Citrus for Fragrance
If you have an open fire, indoors or out, put oranges among the refreshments and throw some of the peels on the fire. Or save citrus peels just for this use. There is a high content of flammable oil in the skins and they make good fire starters or kindling. The fragrance of the orange oils will mix delightfully with the wood smell!
Great Citrus Aromas and Air Fresheners
Dried citrus peels, especially of lemons, pummelos, and any orange with extra fragrance in the skins, can be used to add a pleasant mild scent to drawers or closets and reduce any musty smells. Cut the peel in small pieces and put in a cloth bag.
Perfume the car.
Depending on the variety, whole citrus fruit gives out fragrance that has subtle changes in strength and aroma.

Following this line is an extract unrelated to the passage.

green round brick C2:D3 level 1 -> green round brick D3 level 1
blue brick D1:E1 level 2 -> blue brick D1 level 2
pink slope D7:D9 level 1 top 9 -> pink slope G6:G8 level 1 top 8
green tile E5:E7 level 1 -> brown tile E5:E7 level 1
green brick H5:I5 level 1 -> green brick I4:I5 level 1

The scent of lemon is synonymous with “clean” and used in countless household products, soaps, perfumes and cosmetics.
Half a citrus fruit.
Take notice of how half a lemon or orange in a dish can freshen a room. You can boil peels, after making juice or cutting up a single pummelo, to freshen the whole house. And grinding a few rinds in the garbage disposal will deodorize the drain.
Freshen the humidifier.
Add a teaspoon of lemon or orange juice to freshen the aroma from your humidifier.
Make your own air freshener by mixing 1 cup of hot water with a tablespoon of baking soda in a small spray bottle. Then add a quarter of a cup of strained lemon juice. Shake well and spray. (This will not have a long shelf life)

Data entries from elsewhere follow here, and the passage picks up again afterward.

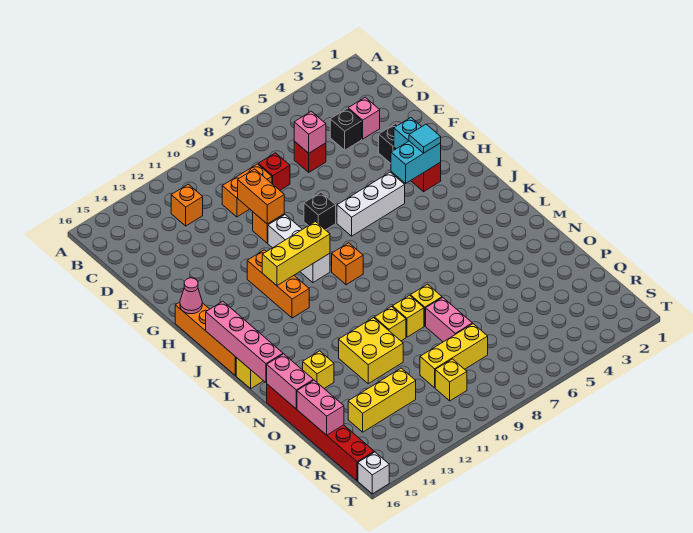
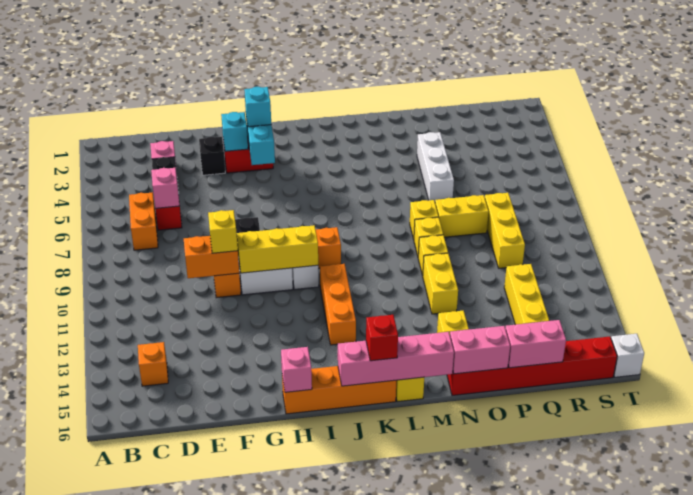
orange brick C12 level 1 -> orange brick C14 level 1
red brick D8 level 1 -> red brick K16 level 3
orange brick D9:D10 level 1 -> orange brick C6:C7 level 1
cyan tile H3 level 3 -> cyan brick H3 level 3
white brick H5:H7 level 1 -> white brick O4:O6 level 1
orange brick H12:J12 level 1 -> orange brick J11:J13 level 1
pink cone H16 level 2 -> pink brick H16 level 2
yellow brick I10:I12 level 2 -> yellow brick G10:I10 level 2
yellow brick N11:O12 level 1 -> yellow brick N11:N12 level 1
pink brick O8:P8 level 1 -> yellow brick O8:P8 level 1
yellow brick R10 level 1 -> yellow brick F10 level 3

To remove moth ball odor from drawers or closets, wash the surfaces with a strong solution of lemon juice in water.
Remove fishy smells.
Rub hands and cooking utensils with a cut lemon to remove fish smells.
Do the same to remove fruit and vegetable stains from hands.
Prevent cabbage odor.
Put a lemon wedge in the pot when cooking cabbage to keep odor from filling the whole house.

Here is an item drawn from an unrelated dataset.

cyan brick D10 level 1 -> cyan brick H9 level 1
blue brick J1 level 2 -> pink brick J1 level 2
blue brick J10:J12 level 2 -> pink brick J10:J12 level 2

Glass and surface cleaner.
Put equal parts of strained lemon juice, vinegar, and water in a small spray bottle and use it for an all purpose cleaner on mirrors, windows, counter tops, and the easier stains on clothes. Between uses, keep it in the refrigerator.
For ink spots apply ample lemon juice right away.
Chewing Gum remover.
The mild acid in lemon or lime juice will disintegrate chewing gum on shoes, clothing, or in hair. It works quickly. Be sure to rinse it away once it has worked so as not to bleach the hair or cloth.
To clean and sanitize your food grater and get rid of the food particles that get stuck in the holes, rub both sides with half a lemon. The residue will come off easily. If any resists, use an old toothbrush to finish the job. Then wash and rinse thoroughly.
Cutting board freshener.
Get your cutting board clean by squeezing the juice from half a lemon, rubbing it in, and leaving it to soak for 20 minutes. Then rinse with water. This will kill germs and remove strong odors, even garlic and onion.
Machine oil remover.
Mechanics have used oranges to remove grease and oil from machine parts and from their hands.